To determine the genetic contribution to non–autosomal dominant early-onset Alzheimer disease (EOAD) (onset age ≤60 years) cases and identify the likely mechanism of inheritance in those cases.

Design

A liability threshold model of disease was used to estimate heritability of EOAD and late-onset Alzheimer disease (AD) using concordance for AD among parent-offspring pairs.

Setting

The Uniform Data Set, whose participants were collected from 32 US Alzheimer's Disease Centers, maintained by the National Alzheimer's Coordinating Center.

Participants

Individuals with probable AD and detailed parental history (n = 5370).

Main Outcome Measures

The concordance among relatives and heritability of EOAD and late-onset AD.

Results

For late-onset AD (n = 4302), we found sex-specific parent-offspring concordance that ranged from approximately 10% to 30%, resulting in a heritability of 69.8% (95% confidence interval, 64.6%-75.0%), and equal heritability for both sexes regardless of parental sex.
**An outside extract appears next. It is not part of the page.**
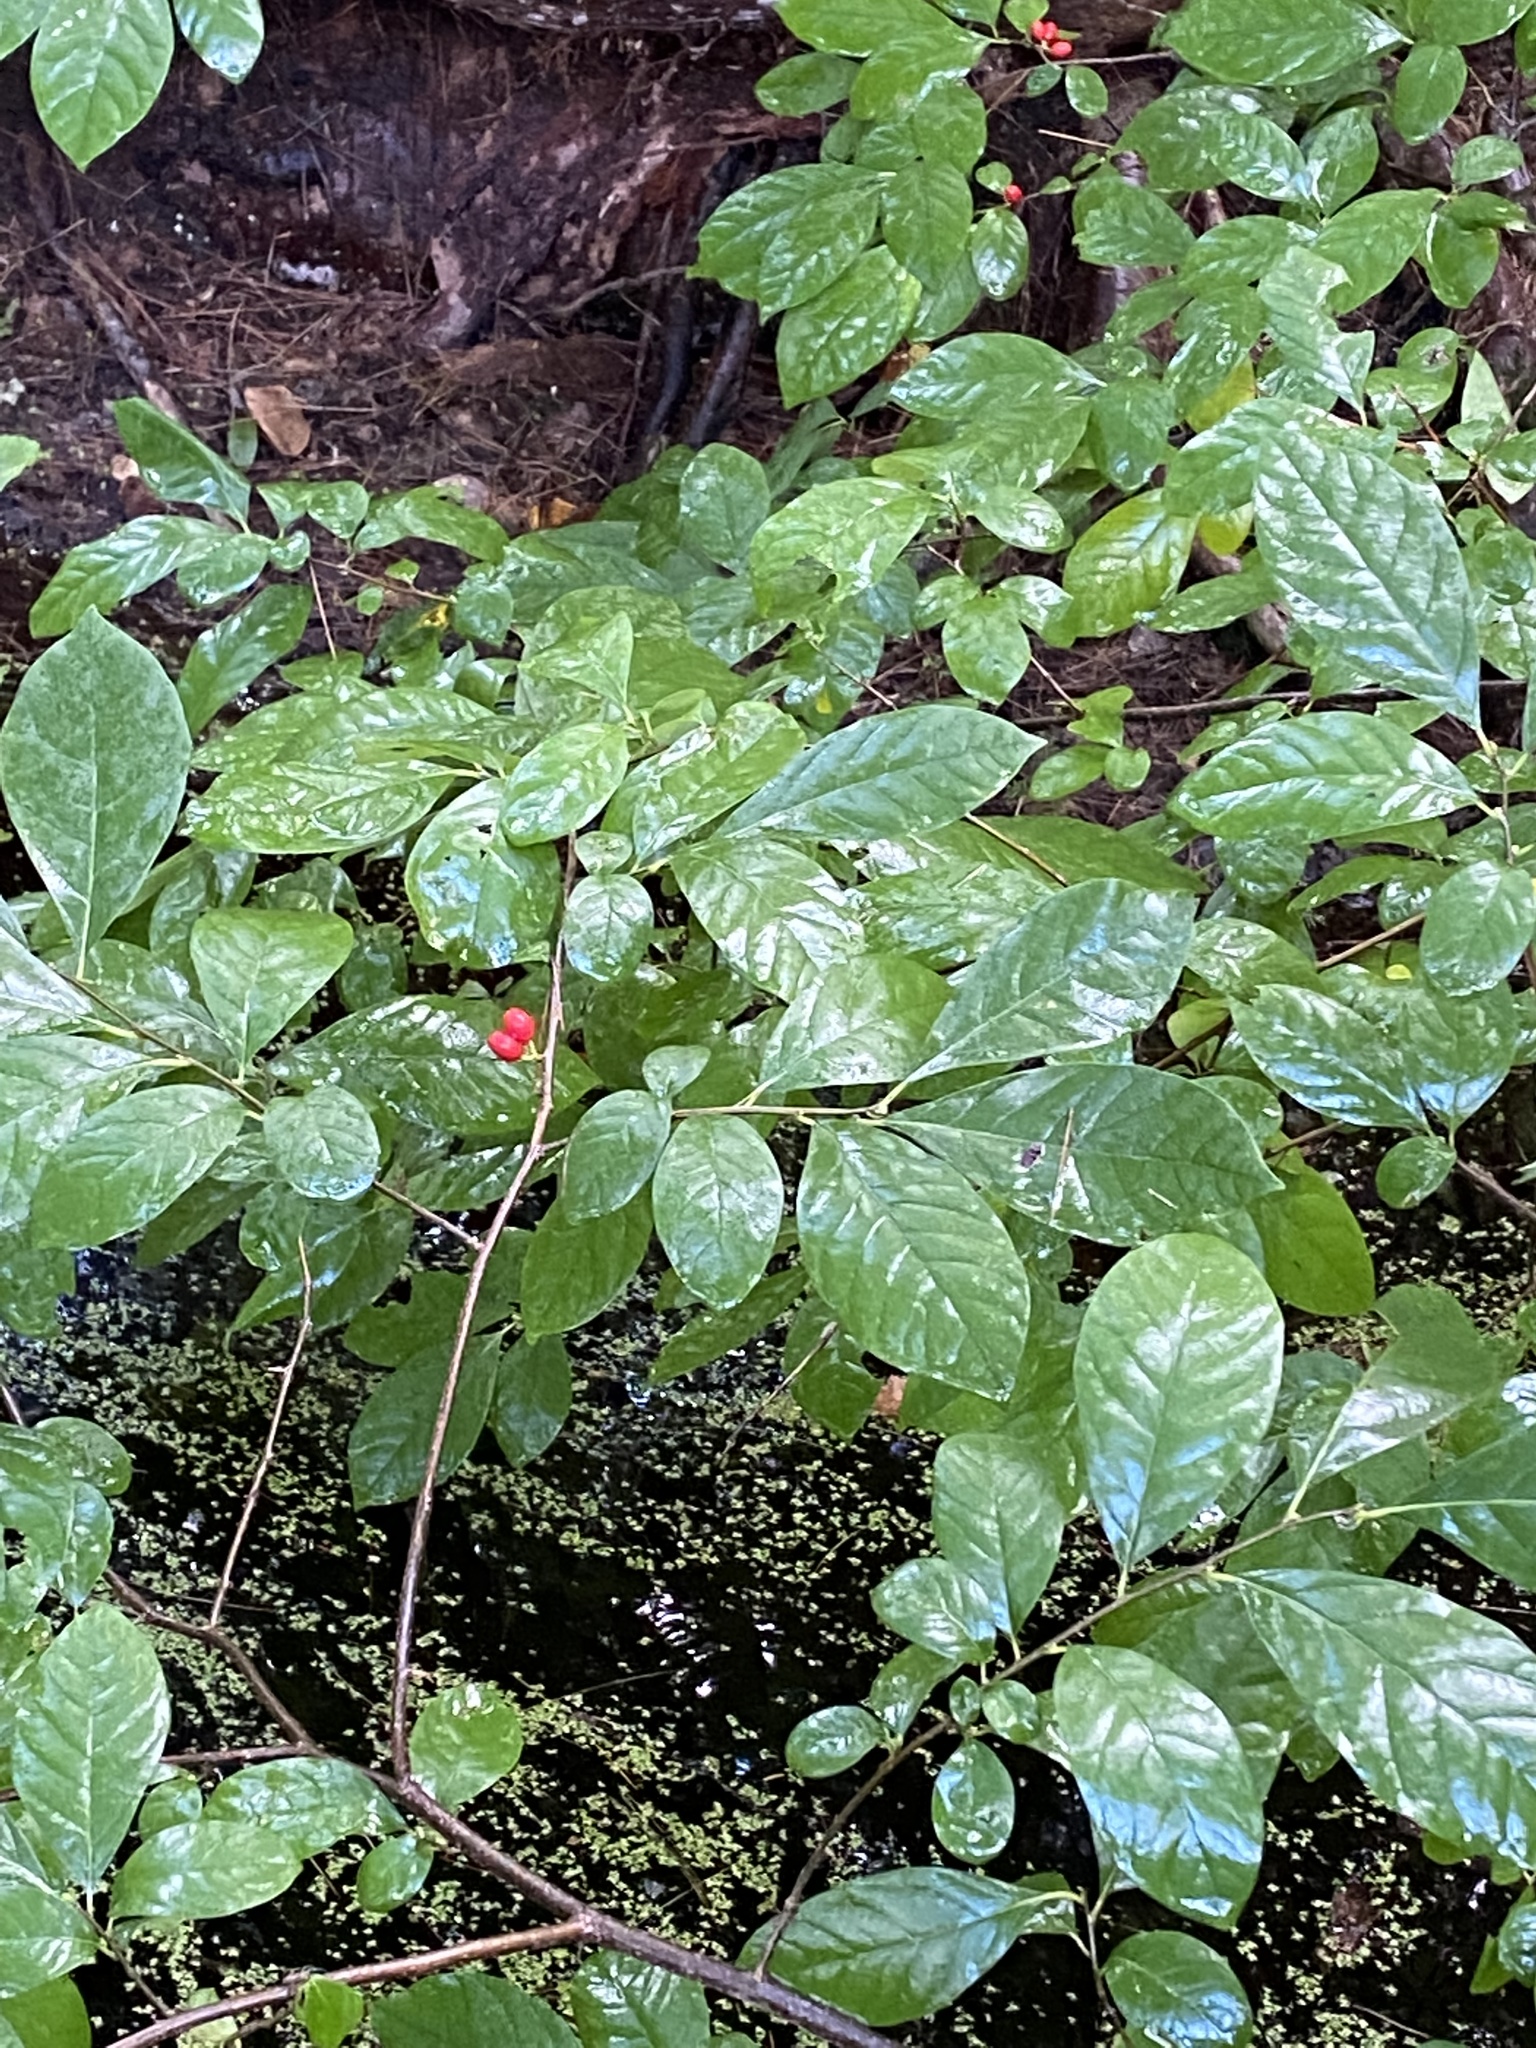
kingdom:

For EOAD (n = 702), we found that the parent-offspring concordance was 10% or less and concordance among siblings was 21.6%. Early-onset AD heritability was 92% to 100% for all likely values of EOAD prevalence.

Conclusions

We confirm late-onset AD is a highly polygenic disease. By contrast, the data for EOAD suggest it is an almost entirely genetically based disease, and the patterns of observed concordance for parent-offspring pairs and among siblings lead us to reject the hypotheses that EOAD is a purely dominant, mitochondrial, X-linked, or polygenic disorder. The most likely explanation of the data is that approximately 90% of EOAD cases are due to autosomal recessive causes.